━━━━━ Data shown ━━━━━

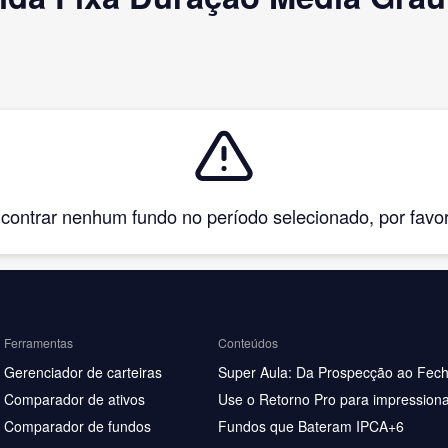
ntrar nenhum fundo no período selecionado, por favor, 
Ferramentas
Conteúdos
Gerenciador de carteiras
Super Aula: Da Prospecção ao Fec
Comparador de ativos
Use o Retorno Pro para impressiona
Comparador de fundos
Fundos que Bateram IPCA+6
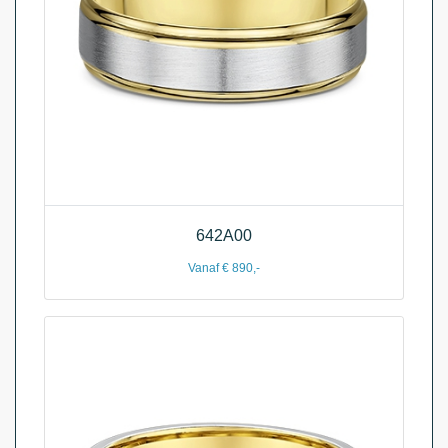
642A00
Vanaf € 890,-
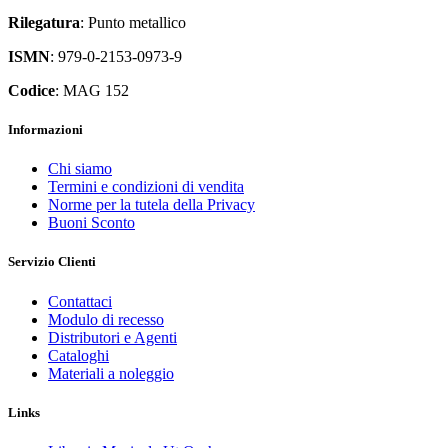
Rilegatura
: Punto metallico
ISMN
: 979-0-2153-0973-9
Codice
: MAG 152
Informazioni
Chi siamo
Termini e condizioni di vendita
Norme per la tutela della Privacy
Buoni Sconto
Servizio Clienti
Contattaci
Modulo di recesso
Distributori e Agenti
Cataloghi
Materiali a noleggio
Links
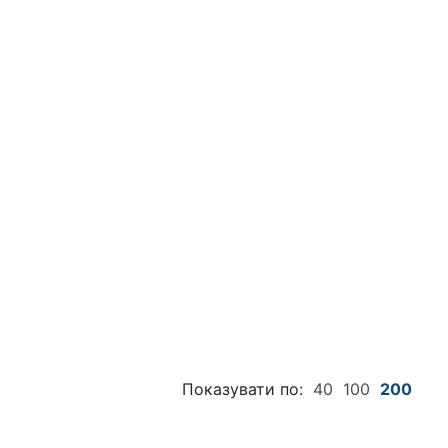
Показувати по:
40
100
200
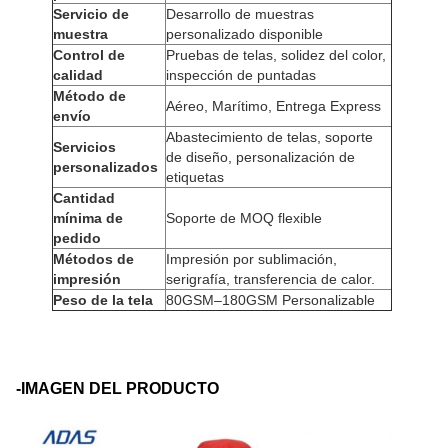
Servicio de
Desarrollo de muestras
muestra
personalizado disponible
Control de
Pruebas de telas, solidez del color,
calidad
inspección de puntadas
Método de
Aéreo, Marítimo, Entrega Express
envío
Abastecimiento de telas, soporte
Servicios
de diseño, personalización de
personalizados
etiquetas
Cantidad
mínima de
Soporte de MOQ flexible
pedido
Métodos de
Impresión por sublimación,
impresión
serigrafía, transferencia de calor.
Peso de la tela
80GSM–180GSM Personalizable
-IMAGEN DEL PRODUCTO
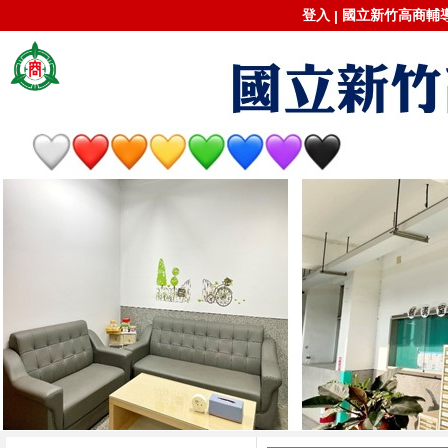
登入
國立新竹高商輔導室
|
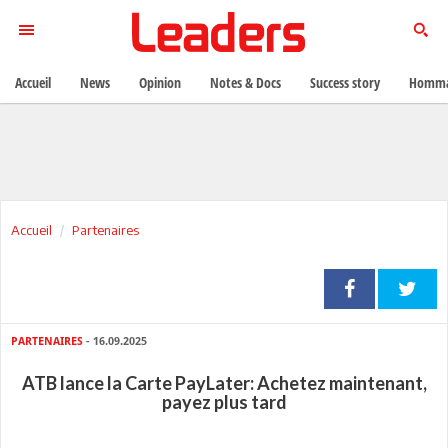
Accueil
News
Opinion
Notes & Docs
Success story
Homma
Accueil
Partenaires
PARTENAIRES
- 16.09.2025
ATB lance la Carte PayLater: Achetez maintenant,
payez plus tard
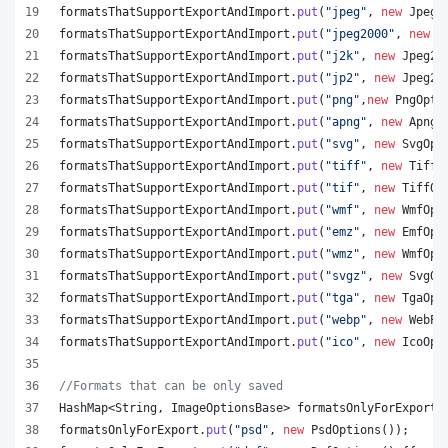
formatsThatSupportExportAndImport
.
put
(
"jpeg"
, 
new
JpegO
formatsThatSupportExportAndImport
.
put
(
"jpeg2000"
, 
new
J
formatsThatSupportExportAndImport
.
put
(
"j2k"
, 
new
Jpeg20
formatsThatSupportExportAndImport
.
put
(
"jp2"
, 
new
Jpeg20
formatsThatSupportExportAndImport
.
put
(
"png"
,
new
PngOpti
formatsThatSupportExportAndImport
.
put
(
"apng"
, 
new
ApngO
formatsThatSupportExportAndImport
.
put
(
"svg"
, 
new
SvgOpt
formatsThatSupportExportAndImport
.
put
(
"tiff"
, 
new
TiffO
formatsThatSupportExportAndImport
.
put
(
"tif"
, 
new
TiffOp
formatsThatSupportExportAndImport
.
put
(
"wmf"
, 
new
WmfOpt
formatsThatSupportExportAndImport
.
put
(
"emz"
, 
new
EmfOpt
formatsThatSupportExportAndImport
.
put
(
"wmz"
, 
new
WmfOpt
formatsThatSupportExportAndImport
.
put
(
"svgz"
, 
new
SvgOp
formatsThatSupportExportAndImport
.
put
(
"tga"
, 
new
TgaOpt
formatsThatSupportExportAndImport
.
put
(
"webp"
, 
new
WebPO
formatsThatSupportExportAndImport
.
put
(
"ico"
, 
new
IcoOpt
//Formats that can be only saved
HashMap
<
String
, 
ImageOptionsBase
> 
formatsOnlyForExport
 
formatsOnlyForExport
.
put
(
"psd"
, 
new
PsdOptions
());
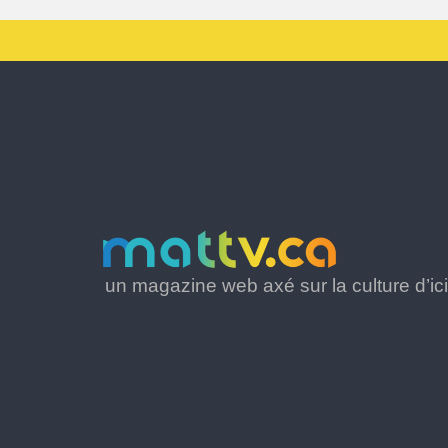
un magazine web axé sur la culture d’ici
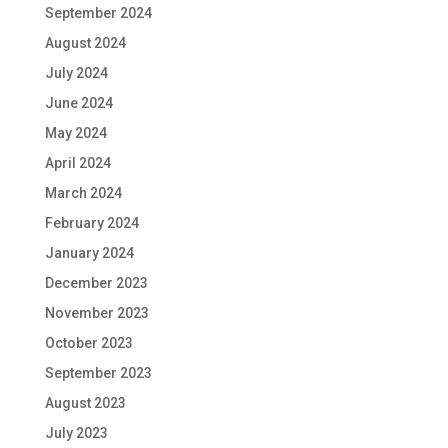
September 2024
August 2024
July 2024
June 2024
May 2024
April 2024
March 2024
February 2024
January 2024
December 2023
November 2023
October 2023
September 2023
August 2023
July 2023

━━━━━

**What is required:**
Rewrite the text of all the data above with "formatsOnlyForExport" swapped for "exportOnlyFormats" and everything else left unchanged. Omit the pictures.

**Task answer:**
ntrar nenhum fundo no período selecionado, por favor, 
Ferramentas
Conteúdos
Gerenciador de carteiras
Super Aula: Da Prospecção ao Fec
Comparador de ativos
Use o Retorno Pro para impressiona
Comparador de fundos
Fundos que Bateram IPCA+6
642A00
Vanaf € 890,-
Rilegatura
: Punto metallico
ISMN
: 979-0-2153-0973-9
Codice
: MAG 152
Informazioni
Chi siamo
Termini e condizioni di vendita
Norme per la tutela della Privacy
Buoni Sconto
Servizio Clienti
Contattaci
Modulo di recesso
Distributori e Agenti
Cataloghi
Materiali a noleggio
Links
Показувати по:
40
100
200
Servicio de
Desarrollo de muestras
muestra
personalizado disponible
Control de
Pruebas de telas, solidez del color,
calidad
inspección de puntadas
Método de
Aéreo, Marítimo, Entrega Express
envío
Abastecimiento de telas, soporte
Servicios
de diseño, personalización de
personalizados
etiquetas
Cantidad
mínima de
Soporte de MOQ flexible
pedido
Métodos de
Impresión por sublimación,
impresión
serigrafía, transferencia de calor.
Peso de la tela
80GSM–180GSM Personalizable
-IMAGEN DEL PRODUCTO
登入
國立新竹高商輔導室
|
Accueil
News
Opinion
Notes & Docs
Success story
Homma
Accueil
Partenaires
PARTENAIRES
- 16.09.2025
ATB lance la Carte PayLater: Achetez maintenant,
payez plus tard
formatsThatSupportExportAndImport
.
put
(
"jpeg"
, 
new
JpegO
formatsThatSupportExportAndImport
.
put
(
"jpeg2000"
, 
new
J
formatsThatSupportExportAndImport
.
put
(
"j2k"
, 
new
Jpeg20
formatsThatSupportExportAndImport
.
put
(
"jp2"
, 
new
Jpeg20
formatsThatSupportExportAndImport
.
put
(
"png"
,
new
PngOpti
formatsThatSupportExportAndImport
.
put
(
"apng"
, 
new
ApngO
formatsThatSupportExportAndImport
.
put
(
"svg"
, 
new
SvgOpt
formatsThatSupportExportAndImport
.
put
(
"tiff"
, 
new
TiffO
formatsThatSupportExportAndImport
.
put
(
"tif"
, 
new
TiffOp
formatsThatSupportExportAndImport
.
put
(
"wmf"
, 
new
WmfOpt
formatsThatSupportExportAndImport
.
put
(
"emz"
, 
new
EmfOpt
formatsThatSupportExportAndImport
.
put
(
"wmz"
, 
new
WmfOpt
formatsThatSupportExportAndImport
.
put
(
"svgz"
, 
new
SvgOp
formatsThatSupportExportAndImport
.
put
(
"tga"
, 
new
TgaOpt
formatsThatSupportExportAndImport
.
put
(
"webp"
, 
new
WebPO
formatsThatSupportExportAndImport
.
put
(
"ico"
, 
new
IcoOpt
//Formats that can be only saved
HashMap
<
String
, 
ImageOptionsBase
> 
exportOnlyFormats
 
exportOnlyFormats
.
put
(
"psd"
, 
new
PsdOptions
());
un magazine web axé sur la culture d’ici
September 2024
August 2024
July 2024
June 2024
May 2024
April 2024
March 2024
February 2024
January 2024
December 2023
November 2023
October 2023
September 2023
August 2023
July 2023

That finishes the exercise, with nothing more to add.